PROBLEM TO SOLVE: Every line of the data should be written out exactly, with the pictures left out.

(Front-end code change data)
=== Section Start ===
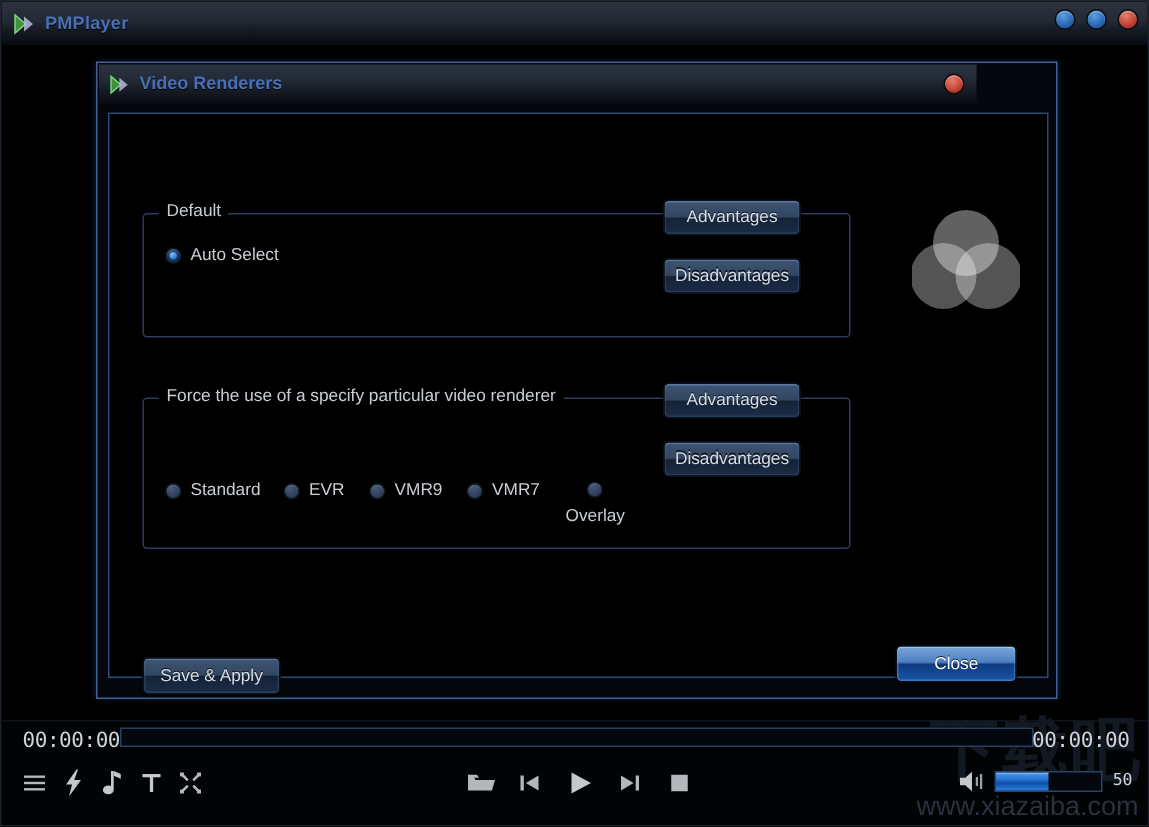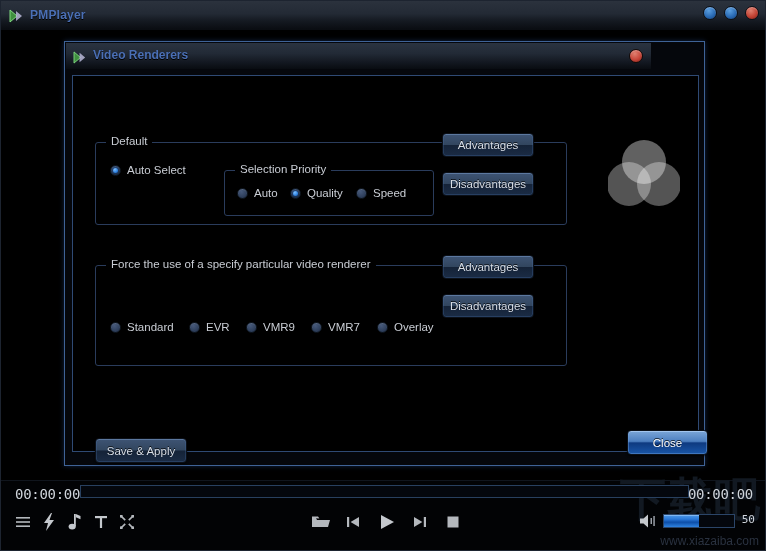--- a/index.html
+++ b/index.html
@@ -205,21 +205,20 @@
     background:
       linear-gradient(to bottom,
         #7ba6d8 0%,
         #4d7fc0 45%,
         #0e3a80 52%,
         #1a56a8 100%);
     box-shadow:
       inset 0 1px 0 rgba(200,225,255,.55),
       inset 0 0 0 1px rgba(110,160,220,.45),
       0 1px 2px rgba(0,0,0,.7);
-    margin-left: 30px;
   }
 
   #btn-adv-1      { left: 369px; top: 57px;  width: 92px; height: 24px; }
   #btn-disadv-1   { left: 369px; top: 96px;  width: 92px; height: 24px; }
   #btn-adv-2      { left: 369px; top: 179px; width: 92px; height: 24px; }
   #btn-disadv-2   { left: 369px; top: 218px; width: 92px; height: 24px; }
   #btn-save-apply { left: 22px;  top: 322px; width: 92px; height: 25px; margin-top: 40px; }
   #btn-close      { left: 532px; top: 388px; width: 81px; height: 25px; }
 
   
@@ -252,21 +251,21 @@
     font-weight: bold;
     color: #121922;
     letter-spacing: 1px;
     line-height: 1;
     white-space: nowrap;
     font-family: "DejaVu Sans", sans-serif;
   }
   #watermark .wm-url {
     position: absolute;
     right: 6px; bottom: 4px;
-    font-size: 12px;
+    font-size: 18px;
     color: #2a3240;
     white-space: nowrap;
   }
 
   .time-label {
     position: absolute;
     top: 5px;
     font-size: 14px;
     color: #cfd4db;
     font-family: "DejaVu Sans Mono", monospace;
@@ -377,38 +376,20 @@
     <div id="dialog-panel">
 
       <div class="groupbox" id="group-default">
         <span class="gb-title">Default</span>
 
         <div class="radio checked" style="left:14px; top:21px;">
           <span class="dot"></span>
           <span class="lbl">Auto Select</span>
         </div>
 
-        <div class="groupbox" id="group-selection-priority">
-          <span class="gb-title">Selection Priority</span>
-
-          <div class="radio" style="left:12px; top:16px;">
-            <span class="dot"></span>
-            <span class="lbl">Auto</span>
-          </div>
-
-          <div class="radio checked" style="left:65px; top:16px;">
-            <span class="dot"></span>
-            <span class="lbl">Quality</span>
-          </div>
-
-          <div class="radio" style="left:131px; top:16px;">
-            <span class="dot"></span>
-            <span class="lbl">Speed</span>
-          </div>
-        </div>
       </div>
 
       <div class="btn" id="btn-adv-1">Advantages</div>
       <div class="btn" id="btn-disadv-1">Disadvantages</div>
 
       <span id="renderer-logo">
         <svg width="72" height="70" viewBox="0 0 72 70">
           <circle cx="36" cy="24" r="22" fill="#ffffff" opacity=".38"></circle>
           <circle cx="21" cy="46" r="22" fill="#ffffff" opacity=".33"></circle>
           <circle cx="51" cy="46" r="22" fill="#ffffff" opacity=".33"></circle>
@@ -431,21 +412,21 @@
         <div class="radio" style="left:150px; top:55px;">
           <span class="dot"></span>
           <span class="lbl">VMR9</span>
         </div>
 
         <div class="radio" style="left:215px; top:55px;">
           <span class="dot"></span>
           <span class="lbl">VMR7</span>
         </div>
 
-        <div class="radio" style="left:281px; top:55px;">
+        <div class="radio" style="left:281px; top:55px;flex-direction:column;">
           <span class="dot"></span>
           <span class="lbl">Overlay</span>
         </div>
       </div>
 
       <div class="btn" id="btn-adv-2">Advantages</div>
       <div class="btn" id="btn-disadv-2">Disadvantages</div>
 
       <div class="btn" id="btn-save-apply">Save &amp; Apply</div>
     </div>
=== Section End ===
ANSWER BELOW:
--- a/index.html
+++ b/index.html
@@ -205,21 +205,20 @@
     background:
       linear-gradient(to bottom,
         #7ba6d8 0%,
         #4d7fc0 45%,
         #0e3a80 52%,
         #1a56a8 100%);
     box-shadow:
       inset 0 1px 0 rgba(200,225,255,.55),
       inset 0 0 0 1px rgba(110,160,220,.45),
       0 1px 2px rgba(0,0,0,.7);
-    margin-left: 30px;
   }
 
   #btn-adv-1      { left: 369px; top: 57px;  width: 92px; height: 24px; }
   #btn-disadv-1   { left: 369px; top: 96px;  width: 92px; height: 24px; }
   #btn-adv-2      { left: 369px; top: 179px; width: 92px; height: 24px; }
   #btn-disadv-2   { left: 369px; top: 218px; width: 92px; height: 24px; }
   #btn-save-apply { left: 22px;  top: 322px; width: 92px; height: 25px; margin-top: 40px; }
   #btn-close      { left: 532px; top: 388px; width: 81px; height: 25px; }
 
   
@@ -252,21 +251,21 @@
     font-weight: bold;
     color: #121922;
     letter-spacing: 1px;
     line-height: 1;
     white-space: nowrap;
     font-family: "DejaVu Sans", sans-serif;
   }
   #watermark .wm-url {
     position: absolute;
     right: 6px; bottom: 4px;
-    font-size: 12px;
+    font-size: 18px;
     color: #2a3240;
     white-space: nowrap;
   }
 
   .time-label {
     position: absolute;
     top: 5px;
     font-size: 14px;
     color: #cfd4db;
     font-family: "DejaVu Sans Mono", monospace;
@@ -377,38 +376,20 @@
     <div id="dialog-panel">
 
       <div class="groupbox" id="group-default">
         <span class="gb-title">Default</span>
 
         <div class="radio checked" style="left:14px; top:21px;">
           <span class="dot"></span>
           <span class="lbl">Auto Select</span>
         </div>
 
-        <div class="groupbox" id="group-selection-priority">
-          <span class="gb-title">Selection Priority</span>
-
-          <div class="radio" style="left:12px; top:16px;">
-            <span class="dot"></span>
-            <span class="lbl">Auto</span>
-          </div>
-
-          <div class="radio checked" style="left:65px; top:16px;">
-            <span class="dot"></span>
-            <span class="lbl">Quality</span>
-          </div>
-
-          <div class="radio" style="left:131px; top:16px;">
-            <span class="dot"></span>
-            <span class="lbl">Speed</span>
-          </div>
-        </div>
       </div>
 
       <div class="btn" id="btn-adv-1">Advantages</div>
       <div class="btn" id="btn-disadv-1">Disadvantages</div>
 
       <span id="renderer-logo">
         <svg width="72" height="70" viewBox="0 0 72 70">
           <circle cx="36" cy="24" r="22" fill="#ffffff" opacity=".38"></circle>
           <circle cx="21" cy="46" r="22" fill="#ffffff" opacity=".33"></circle>
           <circle cx="51" cy="46" r="22" fill="#ffffff" opacity=".33"></circle>
@@ -431,21 +412,21 @@
         <div class="radio" style="left:150px; top:55px;">
           <span class="dot"></span>
           <span class="lbl">VMR9</span>
         </div>
 
         <div class="radio" style="left:215px; top:55px;">
           <span class="dot"></span>
           <span class="lbl">VMR7</span>
         </div>
 
-        <div class="radio" style="left:281px; top:55px;">
+        <div class="radio" style="left:281px; top:55px;flex-direction:column;">
           <span class="dot"></span>
           <span class="lbl">Overlay</span>
         </div>
       </div>
 
       <div class="btn" id="btn-adv-2">Advantages</div>
       <div class="btn" id="btn-disadv-2">Disadvantages</div>
 
       <div class="btn" id="btn-save-apply">Save &amp; Apply</div>
     </div>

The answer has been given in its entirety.